**Exercise aim**
Only the text belongs in the answer: every line of the records below, transcribed exactly.

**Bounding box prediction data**
-- -- --

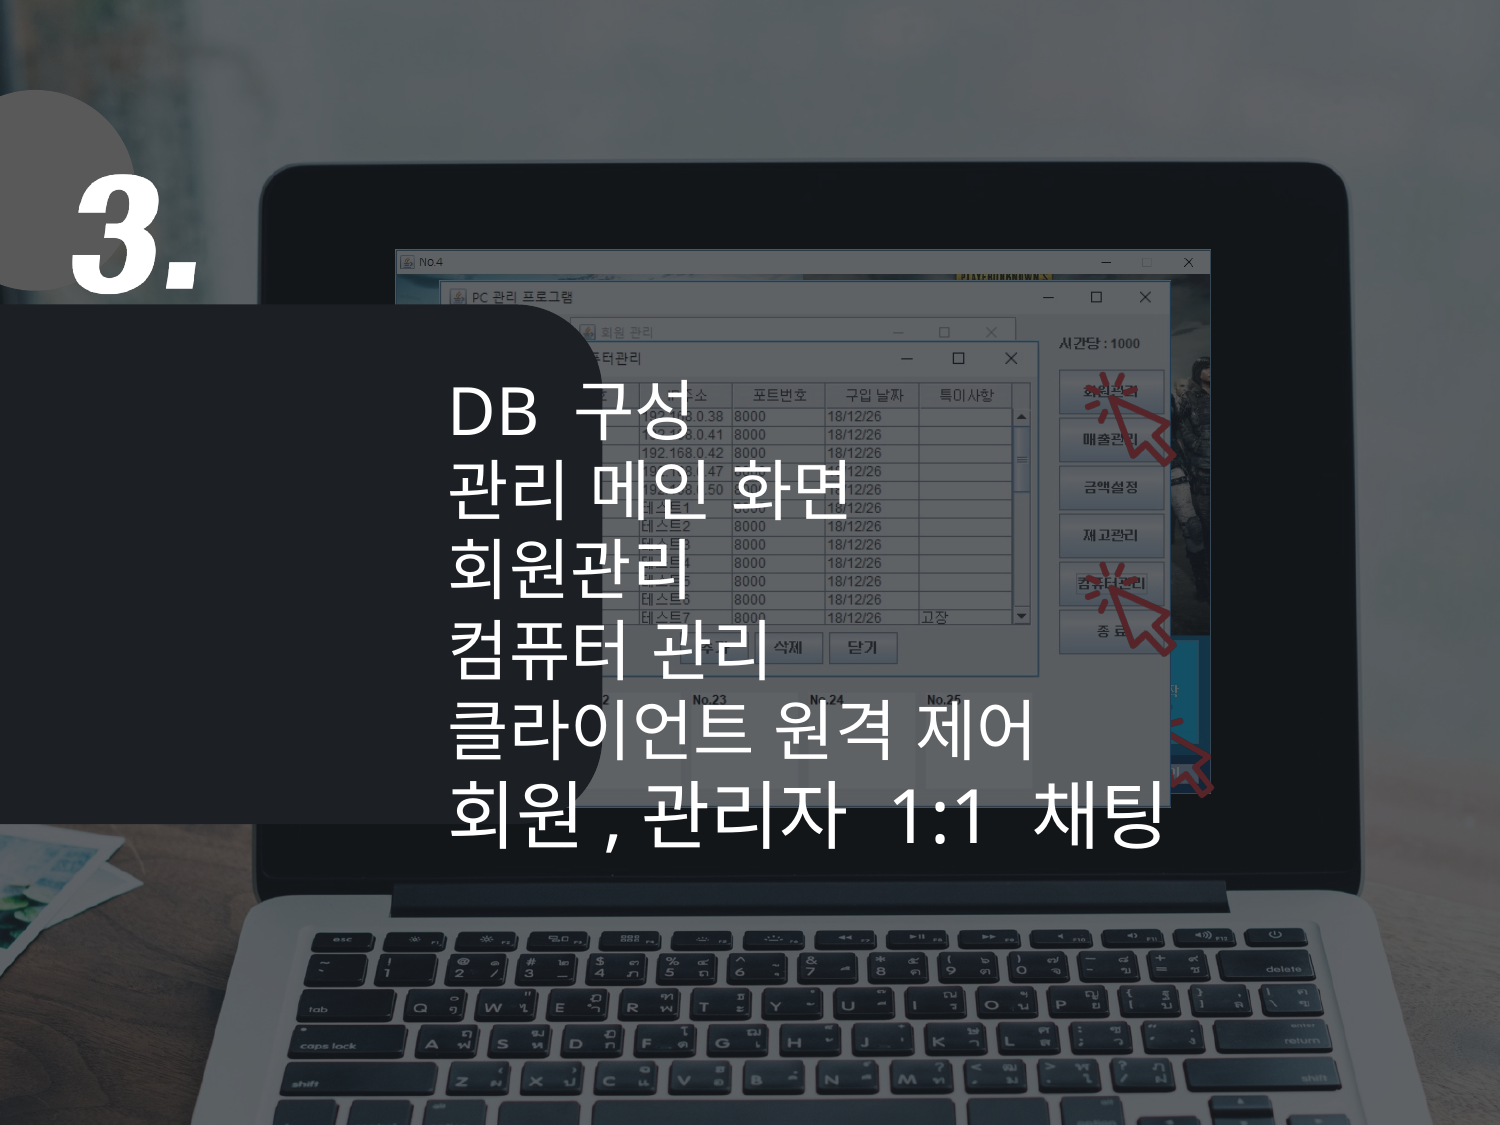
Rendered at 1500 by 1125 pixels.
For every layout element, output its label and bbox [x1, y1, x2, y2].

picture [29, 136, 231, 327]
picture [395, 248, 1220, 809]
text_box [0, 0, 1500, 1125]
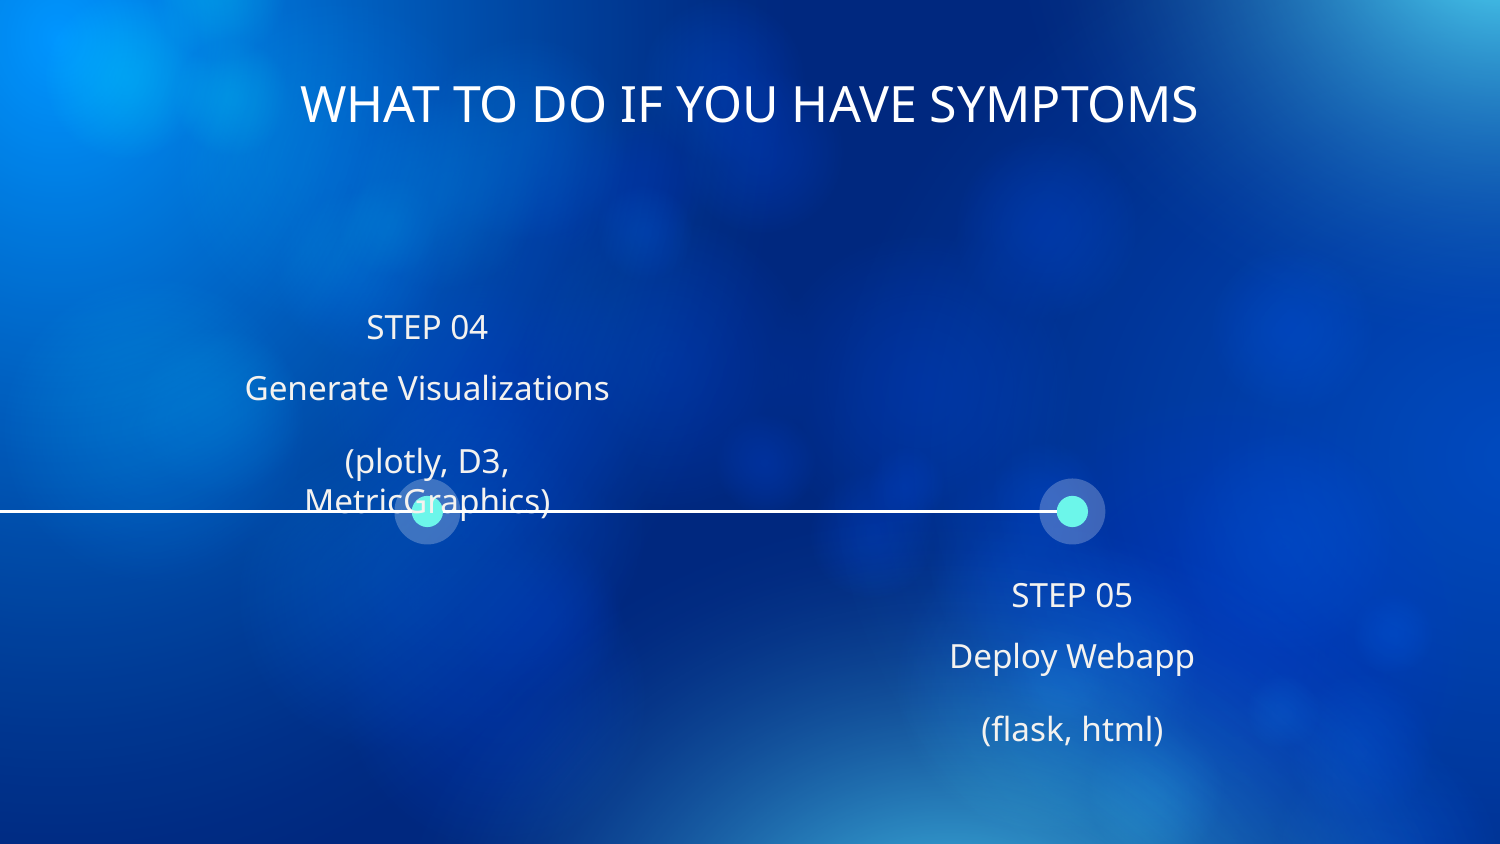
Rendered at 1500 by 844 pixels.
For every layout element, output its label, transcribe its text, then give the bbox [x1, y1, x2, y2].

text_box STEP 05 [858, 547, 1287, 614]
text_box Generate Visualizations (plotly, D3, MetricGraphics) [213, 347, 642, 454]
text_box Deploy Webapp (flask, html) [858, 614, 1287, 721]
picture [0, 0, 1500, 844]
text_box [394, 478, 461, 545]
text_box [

-- -- --

**Exercise output**
Rendered at 1500 by 1125 pixels.
For every layout element, output its label and bbox [x1, y1, x2, y2].

picture [29, 136, 231, 327]
picture [395, 248, 1220, 809]
text_box [0, 0, 1500, 1125]
Rendered at 1500 by 844 pixels.
For every layout element, output its label, transcribe its text, then give the bbox [x1, y1, x2, y2].

text_box STEP 05 [858, 547, 1287, 614]
text_box Generate Visualizations (plotly, D3, MetricGraphics) [213, 347, 642, 454]
text_box Deploy Webapp (flask, html) [858, 614, 1287, 721]
picture [0, 0, 1500, 844]
text_box [394, 478, 461, 545]
text_box [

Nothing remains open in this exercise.